In the Harvard case, the charge is that the school’s policy discriminates against Asian Americans. UNC, the group said, gave unfair advantages to Black and Hispanic applicants. In each case, the universities denied wrongdoing. Lower courts said their practices followed Supreme Court precedent.
By the end of Monday’s contentious arguments, Prelogar and the lawyer for Harvard urged the justices to send the cases back if they had doubt about how closely the processes were scrutinized, rather than overturn the court’s precedents.
A majority of Americans support a ban on race-conscious admissions policies, according to a recent Washington Post-Schar School poll, but an equally strong number back programs to boost racial diversity on college campuses.
In 2003 and again in 2016, the court upheld the limited use of race in admissions and said that the educational benefits of a diverse student body justify some intrusion on the Constitution’s guarantee of equal protection, which generally forbids the government from making decisions based on race.

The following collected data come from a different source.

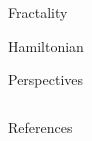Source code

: \documentclass[final]{beamer}
\newlength{\sepwidth}
\newlength{\colwidth}
\newcommand{\separatorcolumn}{\begin{column}{\sepwidth}\end{column}}
\begin{document}
\begin{frame}[t]
\begin{columns}[t]
\begin{column}{\colwidth}
      \begin{block}{Fractality}

      \end{block}

      \begin{block}{Hamiltonian}



      \end{block}

      \begin{alertblock}{Perspectives}

      \end{alertblock}



    \end{column}

    \separatorcolumn
  \end{columns}

  \begin{block}{\justifying References}
    \nocite{*}
    \footnotesize{}

  \end{block}

\end{frame}
\end{document}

But only one justice in the four-member majority in the 2016 case involving the University of Texas is still on the court; three Trump nominees have solidified a conservative 6-3 majority. There is disagreement among the justices about whether the equal protection clause of the 14th Amendment means the Constitution must be colorblind.
Challengers say that under the equal protection clause, government-run universities like UNC cannot use race as a factor in admissions’ decisions. Harvard is not subject to that constitutional clause, but must adhere to Title VI of the Civil Rights Act of 1964. That statute prohibits racial discrimination, exclusion or denial of benefits under “any program or activity receiving Federal financial assistance.”
Harvard, a private institution, is subject to Title VI because it receives millions in federal grants and enrolls students who pay in part with federal financial aid. UNC, a public university, is covered by both the Constitution and Title VI, which incorporates equal protection standards after Title VI.
The cases are Students for Fair Admissions v. University of North Carolina, and Students for Fair Admissions v. President and Fellows of Harvard College.
This is a developing story. It will be updated.